カトリックの叙階式に初めて出席した。神父となる方のご家族は日本基督教団の教会員。東京カテドラル大聖堂に多くの方が集まった。式の中で叙階を受ける方々が体を床にうつ伏せにする場面がある。神さまの前に身を投げ出して委ねきり、自分の力ではなく神さまの力によって福音を伝えていく。脱力してこそ必要な力を得ることを改めて知らされるひとときだった。
かつてお仕えした教会で、説教が始まるとすぐに長椅子に横たわる求道者がいた。アルコール依存もあり受付では毎回その方が手にしている紙パックのお酒を一時お預かりした。誰も声をかけないのに献金の時に起き上がり、献げ物をしてまた伏せて礼拝後静かにお帰りになる方だった。

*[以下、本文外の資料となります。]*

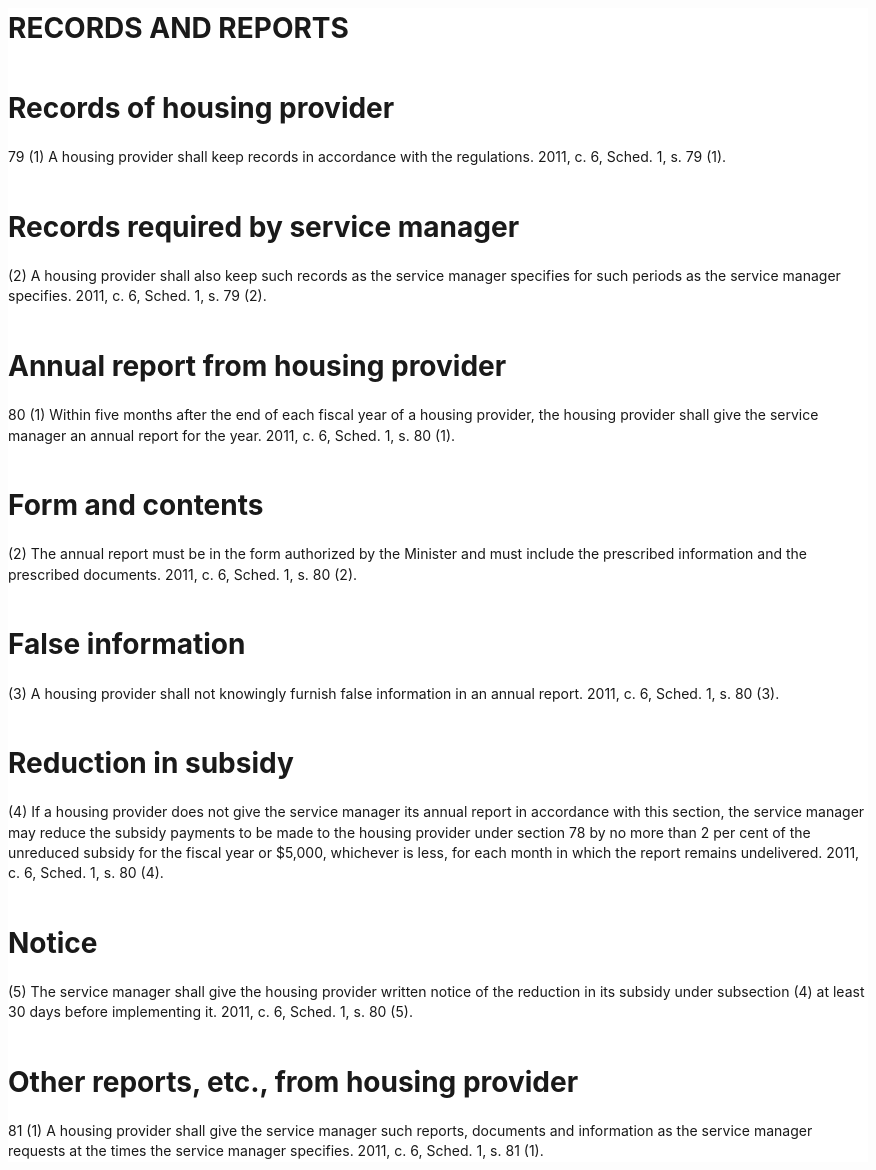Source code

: # RECORDS AND REPORTS

# Records of housing provider

79 (1) A housing provider shall keep records in accordance with the regulations. 2011, c. 6, Sched. 1, s. 79 (1).

# Records required by service manager

(2) A housing provider shall also keep such records as the service manager specifies for such periods as the service manager specifies. 2011, c. 6, Sched. 1, s. 79 (2).

# Annual report from housing provider

80 (1) Within five months after the end of each fiscal year of a housing provider, the housing provider shall give the service manager an annual report for the year. 2011, c. 6, Sched. 1, s. 80 (1).

# Form and contents

(2) The annual report must be in the form authorized by the Minister and must include the prescribed information and the prescribed documents. 2011, c. 6, Sched. 1, s. 80 (2).

# False information

(3) A housing provider shall not knowingly furnish false information in an annual report. 2011, c. 6, Sched. 1, s. 80 (3).

# Reduction in subsidy

(4) If a housing provider does not give the service manager its annual report in accordance with this section, the service manager may reduce the subsidy payments to be made to the housing provider under section 78 by no more than 2 per cent of the unreduced subsidy for the fiscal year or $5,000, whichever is less, for each month in which the report remains undelivered. 2011, c. 6, Sched. 1, s. 80 (4).

# Notice

(5) The service manager shall give the housing provider written notice of the reduction in its subsidy under subsection (4) at least 30 days before implementing it. 2011, c. 6, Sched. 1, s. 80 (5).

# Other reports, etc., from housing provider

81 (1) A housing provider shall give the service manager such reports, documents and information as the service manager requests at the times the service manager specifies. 2011, c. 6, Sched. 1, s. 81 (1).
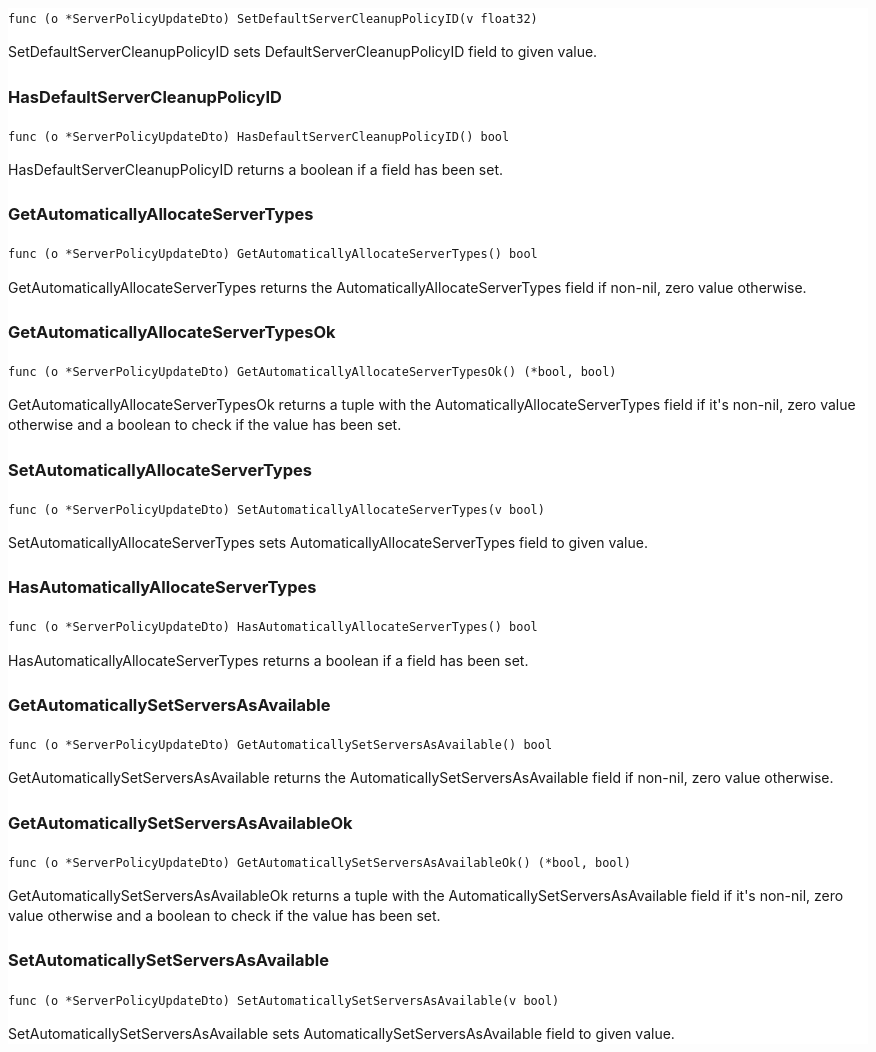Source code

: `func (o *ServerPolicyUpdateDto) SetDefaultServerCleanupPolicyID(v float32)`

SetDefaultServerCleanupPolicyID sets DefaultServerCleanupPolicyID field to given value.

### HasDefaultServerCleanupPolicyID

`func (o *ServerPolicyUpdateDto) HasDefaultServerCleanupPolicyID() bool`

HasDefaultServerCleanupPolicyID returns a boolean if a field has been set.

### GetAutomaticallyAllocateServerTypes

`func (o *ServerPolicyUpdateDto) GetAutomaticallyAllocateServerTypes() bool`

GetAutomaticallyAllocateServerTypes returns the AutomaticallyAllocateServerTypes field if non-nil, zero value otherwise.

### GetAutomaticallyAllocateServerTypesOk

`func (o *ServerPolicyUpdateDto) GetAutomaticallyAllocateServerTypesOk() (*bool, bool)`

GetAutomaticallyAllocateServerTypesOk returns a tuple with the AutomaticallyAllocateServerTypes field if it's non-nil, zero value otherwise
and a boolean to check if the value has been set.

### SetAutomaticallyAllocateServerTypes

`func (o *ServerPolicyUpdateDto) SetAutomaticallyAllocateServerTypes(v bool)`

SetAutomaticallyAllocateServerTypes sets AutomaticallyAllocateServerTypes field to given value.

### HasAutomaticallyAllocateServerTypes

`func (o *ServerPolicyUpdateDto) HasAutomaticallyAllocateServerTypes() bool`

HasAutomaticallyAllocateServerTypes returns a boolean if a field has been set.

### GetAutomaticallySetServersAsAvailable

`func (o *ServerPolicyUpdateDto) GetAutomaticallySetServersAsAvailable() bool`

GetAutomaticallySetServersAsAvailable returns the AutomaticallySetServersAsAvailable field if non-nil, zero value otherwise.

### GetAutomaticallySetServersAsAvailableOk

`func (o *ServerPolicyUpdateDto) GetAutomaticallySetServersAsAvailableOk() (*bool, bool)`

GetAutomaticallySetServersAsAvailableOk returns a tuple with the AutomaticallySetServersAsAvailable field if it's non-nil, zero value otherwise
and a boolean to check if the value has been set.

### SetAutomaticallySetServersAsAvailable

`func (o *ServerPolicyUpdateDto) SetAutomaticallySetServersAsAvailable(v bool)`

SetAutomaticallySetServersAsAvailable sets AutomaticallySetServersAsAvailable field to given value.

皆が聖霊に守られていると感じる光景でもあった。
礼拝の語源は「ひれ伏す」だが、所作を伴わなくても、誰もが全てを神さまにお任せする信仰の原点に置かれる。世に在る責任や役割、力むことからも解放され主に在って力を抜く恵みも礼拝の豊かさの一つであろう。教会にまだ見ぬ誰かと神さまとの新しい出会いがあるよう祈る。
5月に父を天に送った。静かに息を引き取る瞬間を母と見守り、完全な脱力に主の平安を覚えた。「わたしたちは、キリストと共に死んだのなら、キリストと共に生きることにもなると信じます」(ローマ6章8節)。